- Directed by: Michal Gazda
- Written by: Marcin Baczyński Mariusz Kuczewski
- Produced by: Magdalena Szwedkowicz
- Starring: Leszek Lichota Maria Kowalska
- Cinematography: Tomasz Augustynek
- Music by: Paweł Lucewicz
- Distributed by: Netflix
- Release date: 27 September 2023;
- Running time: 140 minutes
- Country: Poland
- Language: Polish

= Forgotten Love (film) =

Forgotten Love (Znachor, translated as "The Quack") is a 2023 Polish drama film directed by Michał Gazda. It is an adaptation of the novel Znachor by Tadeusz Dołęga-Mostowicz with Leszek Lichota in the main character role. This is the third film adaptation of Dołęga-Mostowicz's novel; the previous ones were created in 1937 and 1981.

The film was produced by Netflix. It premiered September 27, 2023, and became one of the most-watched movies of the week as well as the fourth most-watched movie worldwide. On September 20-25, 2023, the movie had its pre-premiere screenings in Toruń, Krasnystaw, Wałbrzych, Kalisz, Lidzbark Warmiński and Stargard in Poland.

==Synopsis==
Forgotten Love is a story taking place during the period between WWI and WWII about famous surgeon Rafal Wilczur. Professor Wilczur is at the peak of his medical career when his wife (Beata) leaves him, taking with her his daughter Marysia. Abandoned by his wife, he falls victim to a mugging and as a result of head injuries loses his memory. Following the mugging he is presumed dead but resurfaces 15 years later in the countryside suffering with amnesia. However, Professor Wilczur continues to have some intermittent memories of his daughter and is able to practice medicine in the countryside. When he crosses paths with his daughter once again, he is reminded of his love for her.

==Cast==
- Leszek Lichota as prof. Rafał Wilczur aka Antoni Kosiba
- Maria Kowalska as Marysia, daughter of prof. Wilczur
- Ignacy Liss as Leszek, son of Count Czyński
- Anna Szymańczyk as Zośka
- Izabela Kuna as Countess Czyńska
- Mikołaj Grabowski as Count Stanisław Czyński
- Mirosław Haniszewski as Jerzy Dobraniecki
- Artur Barciś as the butler Józef
- Małgorzata Mikołajczak as Beata Wilczur, the professor's wife
- Paweł Tomaszewski as Baron Krzeszowski
- Jarosław Gruda as Lesien
- Henryk Niebudek as Bogdan Szulc
- Adam Nawojczyk as Doctor Pawlicki

==Production==
Pawel Lucewicz composed the original music.

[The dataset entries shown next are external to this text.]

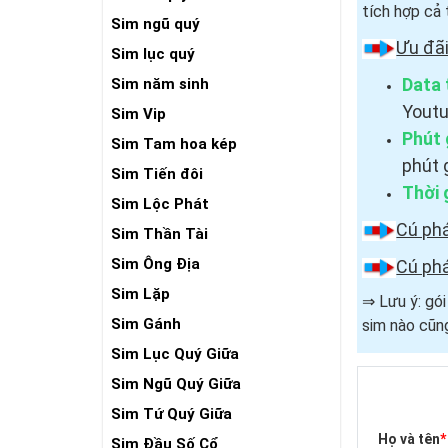
tích hợp cả 
Sim ngũ quý
Ưu đã
Sim lục quý
Data 
Sim năm sinh
Youtu
Sim Vip
Phút 
Sim Tam hoa kép
phút 
Sim Tiến đôi
Thời 
Sim Lộc Phát
Cú ph
Sim Thần Tài
Sim Ông Địa
Cú ph
Sim Lặp
⇒ Lưu ý: gó
Sim Gánh
sim nào cũng
Sim Lục Quý Giữa
Sim Ngũ Quý Giữa
Sim Tứ Quý Giữa
Họ và tên
*
Sim Đầu Số Cổ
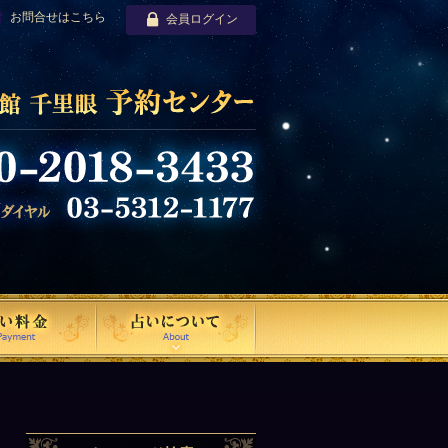
お問合せはこちら
会員ログイン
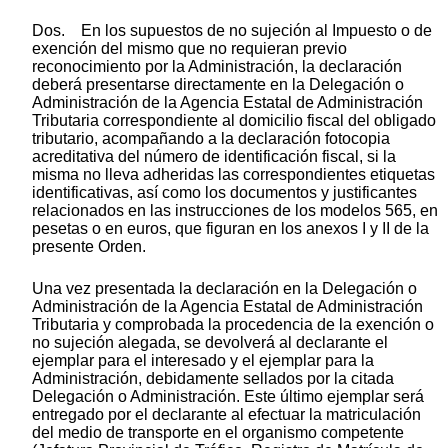
Dos. En los supuestos de no sujeción al Impuesto o de
exención del mismo que no requieran previo
reconocimiento por la Administración, la declaración
deberá presentarse directamente en la Delegación o
Administración de la Agencia Estatal de Administración
Tributaria correspondiente al domicilio fiscal del obligado
tributario, acompañando a la declaración fotocopia
acreditativa del número de identificación fiscal, si la
misma no lleva adheridas las correspondientes etiquetas
identificativas, así como los documentos y justificantes
relacionados en las instrucciones de los modelos 565, en
pesetas o en euros, que figuran en los anexos I y II de la
presente Orden.
Una vez presentada la declaración en la Delegación o
Administración de la Agencia Estatal de Administración
Tributaria y comprobada la procedencia de la exención o
no sujeción alegada, se devolverá al declarante el
ejemplar para el interesado y el ejemplar para la
Administración, debidamente sellados por la citada
Delegación o Administración. Este último ejemplar será
entregado por el declarante al efectuar la matriculación
del medio de transporte en el organismo competente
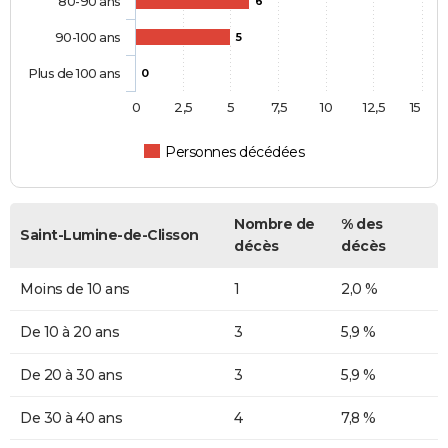
80-90 ans
6
90-100 ans
5
Plus de 100 ans
0
0
2,5
5
7,5
10
12,5
15
Personnes décédées
Nombre de
% des
Saint-Lumine-de-Clisson
décès
décès
Moins de 10 ans
1
2,0 %
De 10 à 20 ans
3
5,9 %
De 20 à 30 ans
3
5,9 %
De 30 à 40 ans
4
7,8 %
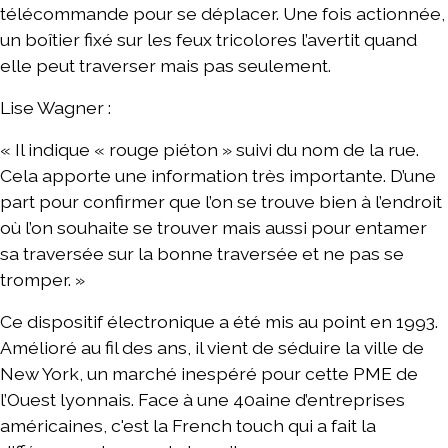
télécommande pour se déplacer. Une fois actionnée,
un boîtier fixé sur les feux tricolores l’avertit quand
elle peut traverser mais pas seulement.
Lise Wagner :
« Il indique « rouge piéton » suivi du nom de la rue.
Cela apporte une information très importante. D’une
part pour confirmer que l’on se trouve bien à l’endroit
où l’on souhaite se trouver mais aussi pour entamer
sa traversée sur la bonne traversée et ne pas se
tromper. »
Ce dispositif électronique a été mis au point en 1993.
Amélioré au fil des ans, il vient de séduire la ville de
New York, un marché inespéré pour cette PME de
l’Ouest lyonnais. Face à une 40aine d’entreprises
américaines, c'est la French touch qui a fait la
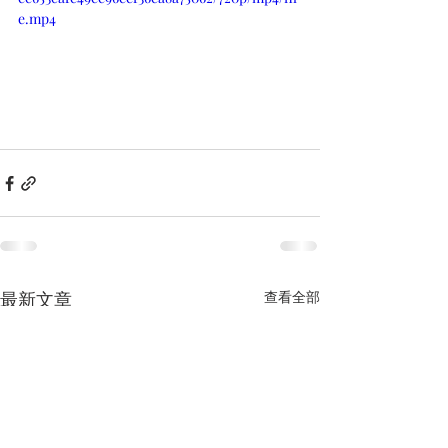
e.mp4
最新文章
查看全部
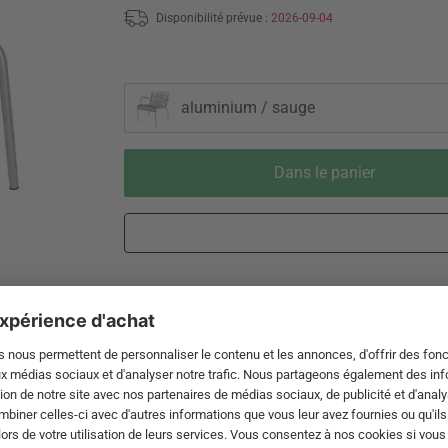
Disponibilité prévue :
2026-09-04
aluminium / sauge
Dans le panier
Livraison 5-10 jours ouvrables après
Droit de re
expédition de DE par Transitaire
de 60 jou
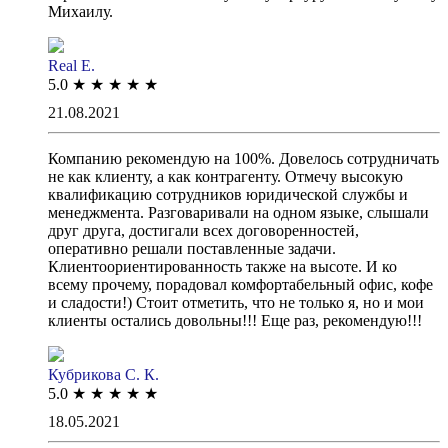
Михаилу.
Real E.
5.0
★
★
★
★
★
21.08.2021
Компанию рекомендую на 100%. Довелось сотрудничать
не как клиенту, а как контрагенту. Отмечу высокую
квалификацию сотрудников юридической службы и
менеджмента. Разговаривали на одном языке, слышали
друг друга, достигали всех договоренностей,
оперативно решали поставленные задачи.
Клиентоориентированность также на высоте. И ко
всему прочему, порадовал комфортабельный офис, кофе
и сладости!) Стоит отметить, что не только я, но и мои
клиенты остались довольны!!! Еще раз, рекомендую!!!
Кубрикова С. К.
5.0
★
★
★
★
★
18.05.2021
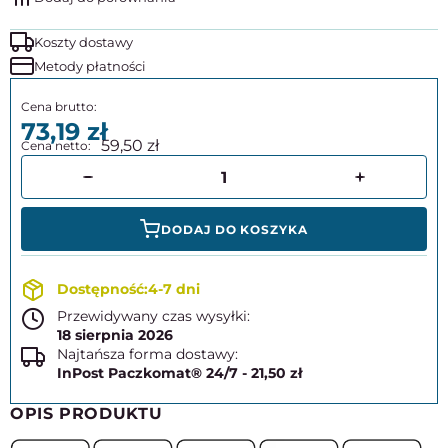
Koszty dostawy
Metody płatności
73,19
59,50
DODAJ DO KOSZYKA
4-7 dni
Przewidywany czas wysyłki:
18 sierpnia 2026
Najtańsza forma dostawy:
InPost Paczkomat® 24/7 - 21,50 zł
OPIS PRODUKTU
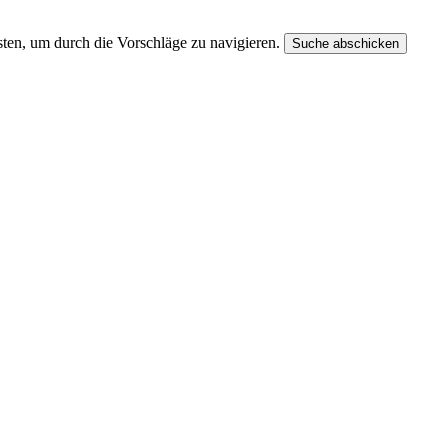
ten, um durch die Vorschläge zu navigieren.
Suche abschicken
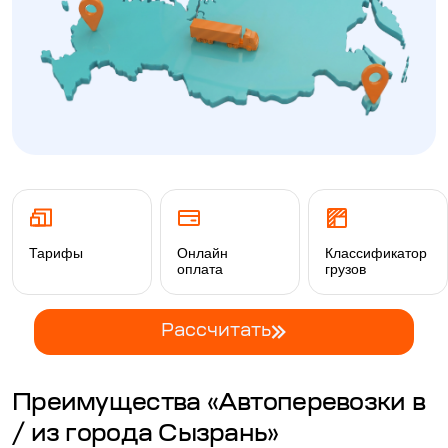
Тарифы
Онлайн
Классификатор
оплата
грузов
Рассчитать
Преимущества «Автоперевозки в
/ из города Сызрань»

Masovian songs were sung in the soundtrack by the Svahy band.

==Reception==
On September 27th, 2023, Netflix added Forgotten Love to its catalog, and it became one of the most-watched movies of the week. After the Top 10 was refreshed, Flix Patrol revealed that the title became part of the most-watched movies of the week, occupying the Top 4 just a day after its release and becoming the fourth most-watched movie worldwide. In the course of five weeks since its premiere, it entered the Top 10 of most popular non-English language films in as many as 59 countries worldwide.

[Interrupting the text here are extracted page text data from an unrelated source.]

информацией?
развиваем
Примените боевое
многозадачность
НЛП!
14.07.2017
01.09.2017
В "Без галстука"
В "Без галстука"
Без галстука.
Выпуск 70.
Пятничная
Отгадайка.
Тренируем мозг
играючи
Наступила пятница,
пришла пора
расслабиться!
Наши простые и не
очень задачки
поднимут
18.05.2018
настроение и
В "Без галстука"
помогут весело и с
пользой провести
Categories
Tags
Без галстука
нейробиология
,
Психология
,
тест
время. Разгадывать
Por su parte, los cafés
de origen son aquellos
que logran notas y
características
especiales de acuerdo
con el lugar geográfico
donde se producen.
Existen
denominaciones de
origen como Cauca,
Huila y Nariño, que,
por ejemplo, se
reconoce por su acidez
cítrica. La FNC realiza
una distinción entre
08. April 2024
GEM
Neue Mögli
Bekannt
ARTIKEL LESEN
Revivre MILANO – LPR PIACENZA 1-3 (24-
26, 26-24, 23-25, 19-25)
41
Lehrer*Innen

According to reviews, Forgotten Love boasts a strong screenplay, reminiscent of Victor Hugo's great novels of the 19th century. The film has a well-developed subplot, good set design, photography, immersive music, and a well-paced story. It is a story with a strong sense of justice that holds a profound belief in the goodness of humanity. At times, it may seem old-fashioned, and a bit naive, but Forgotten Love manages to create a movie about the goodness of humanity, even in difficult circumstances. Bartosz Staszczyszyn of Culture.pl points to the film's director ability "to create entertaining cinema that willingly uses genre clichés, does not take offence at mass audiences and at the same time is produced to the highest standards of filmmaking craftsmanship."